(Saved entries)
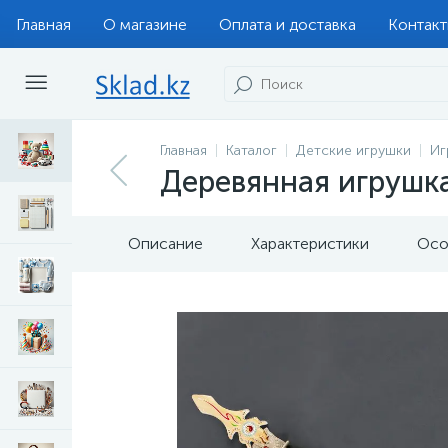
Главная
О магазине
Оплата и доставка
Контак
Главная
Каталог
Детские игрушки
Иг
Деревянная игрушка 
Описание
Характеристики
Осо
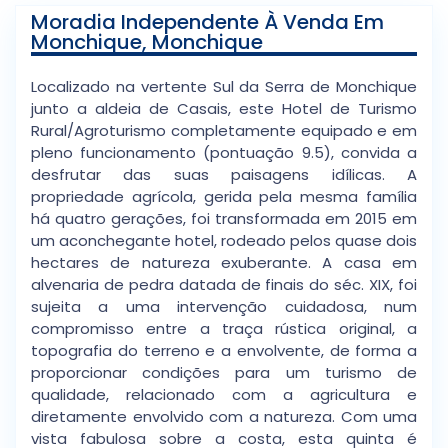
Moradia Independente À Venda Em
Monchique, Monchique
Localizado na vertente Sul da Serra de Monchique
junto a aldeia de Casais, este Hotel de Turismo
Rural/Agroturismo completamente equipado e em
pleno funcionamento (pontuação 9.5), convida a
desfrutar das suas paisagens idílicas. A
propriedade agrícola, gerida pela mesma família
há quatro gerações, foi transformada em 2015 em
um aconchegante hotel, rodeado pelos quase dois
hectares de natureza exuberante. A casa em
alvenaria de pedra datada de finais do séc. XIX, foi
sujeita a uma intervenção cuidadosa, num
compromisso entre a traça rústica original, a
topografia do terreno e a envolvente, de forma a
proporcionar condições para um turismo de
qualidade, relacionado com a agricultura e
diretamente envolvido com a natureza. Com uma
vista fabulosa sobre a costa, esta quinta é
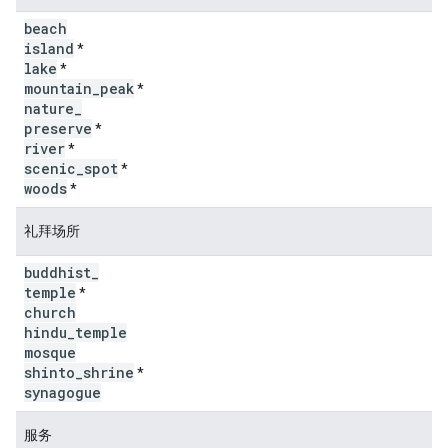
beach
island
*
lake
*
mountain
_
peak
*
nature
_
preserve
*
river
*
scenic
_
spot
*
woods
*
礼拜场所
buddhist
_
temple
*
church
hindu
_
temple
mosque
shinto
_
shrine
*
synagogue
服务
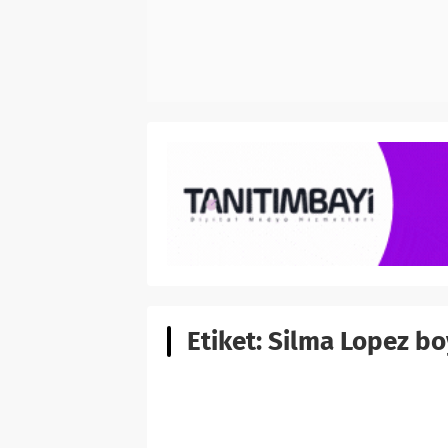
Etiket:
Silma Lopez bo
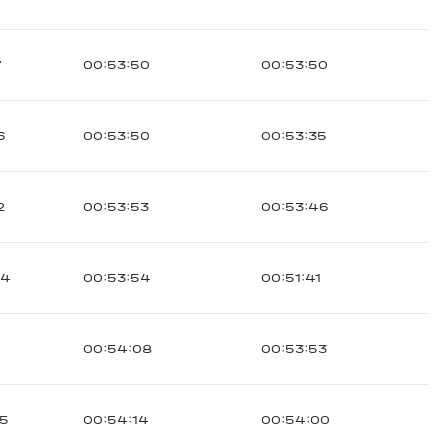
7
00:53:50
00:53:50
6
00:53:50
00:53:35
2
00:53:53
00:53:46
04
00:53:54
00:51:41
00:54:08
00:53:53
95
00:54:14
00:54:00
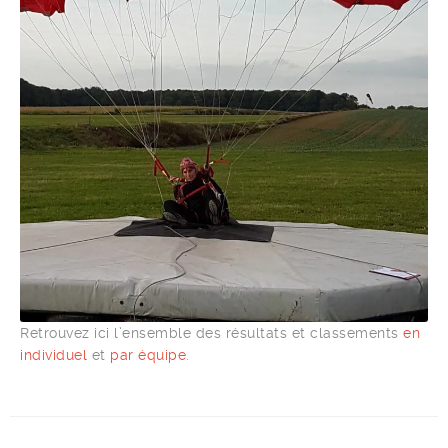
Retrouvez ici l’ensemble des résultats et classements
en
individuel
et
par équipe
.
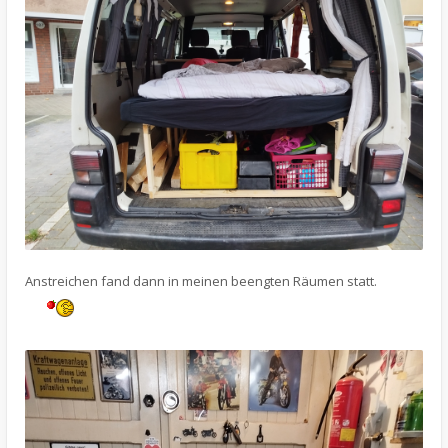
Anstreichen fand dann in meinen beengten Räumen statt.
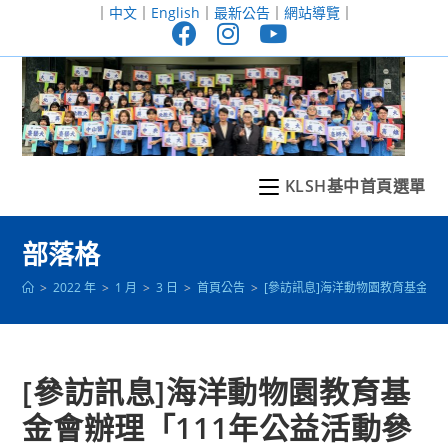
跳
｜
中文
｜
English
｜
最新公告
｜
網站導覽
｜
轉
至
主
要
內
容
KLSH基中首頁選單
部落格
>
2022 年
>
1 月
>
3 日
>
首頁公告
>
[參訪訊息]海洋動物園教育基金會
[參訪訊息]海洋動物園教育基
金會辦理「111年公益活動參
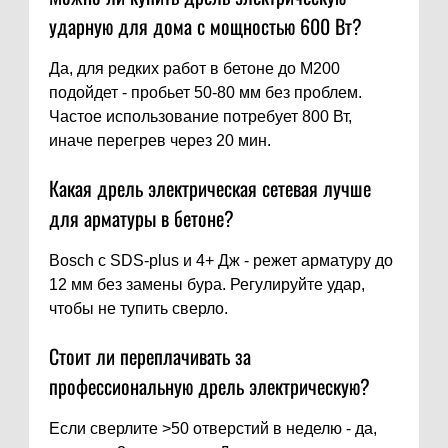
ударную для дома с мощностью 600 Вт?
Да, для редких работ в бетоне до M200
подойдет - пробьет 50-80 мм без проблем.
Частое использование потребует 800 Вт,
иначе перегрев через 20 мин.
Какая дрель электрическая сетевая лучше
для арматуры в бетоне?
Bosch с SDS-plus и 4+ Дж - режет арматуру до
12 мм без замены бура. Регулируйте удар,
чтобы не тупить сверло.
Стоит ли переплачивать за
профессиональную дрель электрическую?
Если сверлите >50 отверстий в неделю - да,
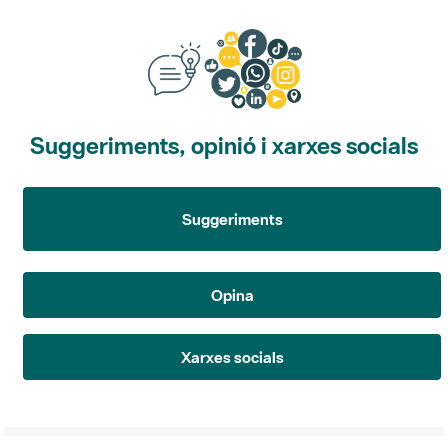
Suggeriments, opinió i xarxes socials
Suggeriments
Opina
Xarxes socials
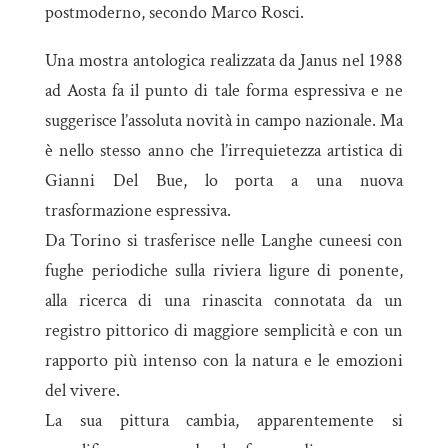
postmoderno, secondo Marco Rosci.
Una mostra antologica realizzata da Janus nel 1988
ad Aosta fa il punto di tale forma espressiva e ne
suggerisce l’assoluta novità in campo nazionale. Ma
è nello stesso anno che l’irrequietezza artistica di
Gianni Del Bue, lo porta a una nuova
trasformazione espressiva.
Da Torino si trasferisce nelle Langhe cuneesi con
fughe periodiche sulla riviera ligure di ponente,
alla ricerca di una rinascita connotata da un
registro pittorico di maggiore semplicità e con un
rapporto più intenso con la natura e le emozioni
del vivere.
La sua pittura cambia, apparentemente si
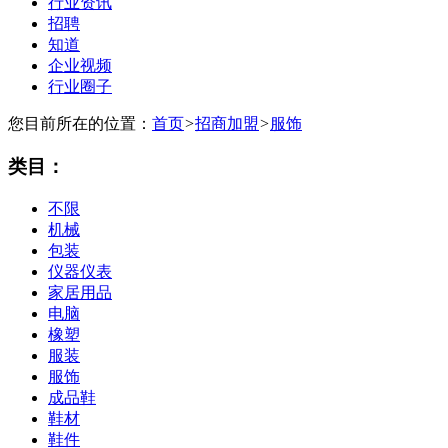
行业资讯
招聘
知道
企业视频
行业圈子
您目前所在的位置：
首页
>
招商加盟
>
服饰
类目：
不限
机械
包装
仪器仪表
家居用品
电脑
橡塑
服装
服饰
成品鞋
鞋材
鞋件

**What you need to do:** With all pictures omitted, repeat every record above word for word.

**Exercise result:**
Главная
О магазине
Оплата и доставка
Контак
Главная
Каталог
Детские игрушки
Иг
Деревянная игрушка 
Описание
Характеристики
Осо
Moradia Independente À Venda Em
Monchique, Monchique
Localizado na vertente Sul da Serra de Monchique
junto a aldeia de Casais, este Hotel de Turismo
Rural/Agroturismo completamente equipado e em
pleno funcionamento (pontuação 9.5), convida a
desfrutar das suas paisagens idílicas. A
propriedade agrícola, gerida pela mesma família
há quatro gerações, foi transformada em 2015 em
um aconchegante hotel, rodeado pelos quase dois
hectares de natureza exuberante. A casa em
alvenaria de pedra datada de finais do séc. XIX, foi
sujeita a uma intervenção cuidadosa, num
compromisso entre a traça rústica original, a
topografia do terreno e a envolvente, de forma a
proporcionar condições para um turismo de
qualidade, relacionado com a agricultura e
diretamente envolvido com a natureza. Com uma
vista fabulosa sobre a costa, esta quinta é
beach
island
*
lake
*
mountain
_
peak
*
nature
_
preserve
*
river
*
scenic
_
spot
*
woods
*
礼拜场所
buddhist
_
temple
*
church
hindu
_
temple
mosque
shinto
_
shrine
*
synagogue
服务
Etiket:
Silma Lopez bo
7
00:53:50
00:53:50
6
00:53:50
00:53:35
2
00:53:53
00:53:46
04
00:53:54
00:51:41
00:54:08
00:53:53
95
00:54:14
00:54:00
Retrouvez ici l’ensemble des résultats et classements
en
individuel
et
par équipe
.
Anstreichen fand dann in meinen beengten Räumen statt.
跳
｜
中文
｜
English
｜
最新公告
｜
網站導覽
｜
轉
至
主
要
內
容
KLSH基中首頁選單
部落格
>
2022 年
>
1 月
>
3 日
>
首頁公告
>
[參訪訊息]海洋動物園教育基金會
[參訪訊息]海洋動物園教育基
金會辦理「111年公益活動參
ударную для дома с мощностью 600 Вт?
Да, для редких работ в бетоне до M200
подойдет - пробьет 50-80 мм без проблем.
Частое использование потребует 800 Вт,
иначе перегрев через 20 мин.
Какая дрель электрическая сетевая лучше
для арматуры в бетоне?
Bosch с SDS-plus и 4+ Дж - режет арматуру до
12 мм без замены бура. Регулируйте удар,
чтобы не тупить сверло.
Стоит ли переплачивать за
профессиональную дрель электрическую?
Если сверлите >50 отверстий в неделю - да,
Suggeriments, opinió i xarxes socials
Suggeriments
Opina
Xarxes socials
postmoderno, secondo Marco Rosci.
Una mostra antologica realizzata da Janus nel 1988
ad Aosta fa il punto di tale forma espressiva e ne
suggerisce l’assoluta novità in campo nazionale. Ma
è nello stesso anno che l’irrequietezza artistica di
Gianni Del Bue, lo porta a una nuova
trasformazione espressiva.
Da Torino si trasferisce nelle Langhe cuneesi con
fughe periodiche sulla riviera ligure di ponente,
alla ricerca di una rinascita connotata da un
registro pittorico di maggiore semplicità e con un
rapporto più intenso con la natura e le emozioni
del vivere.
La sua pittura cambia, apparentemente si
行业资讯
招聘
知道
企业视频
行业圈子
您目前所在的位置：
首页
>
招商加盟
>
服饰
类目：
不限
机械
包装
仪器仪表
家居用品
电脑
橡塑
服装
服饰
成品鞋
鞋材
鞋件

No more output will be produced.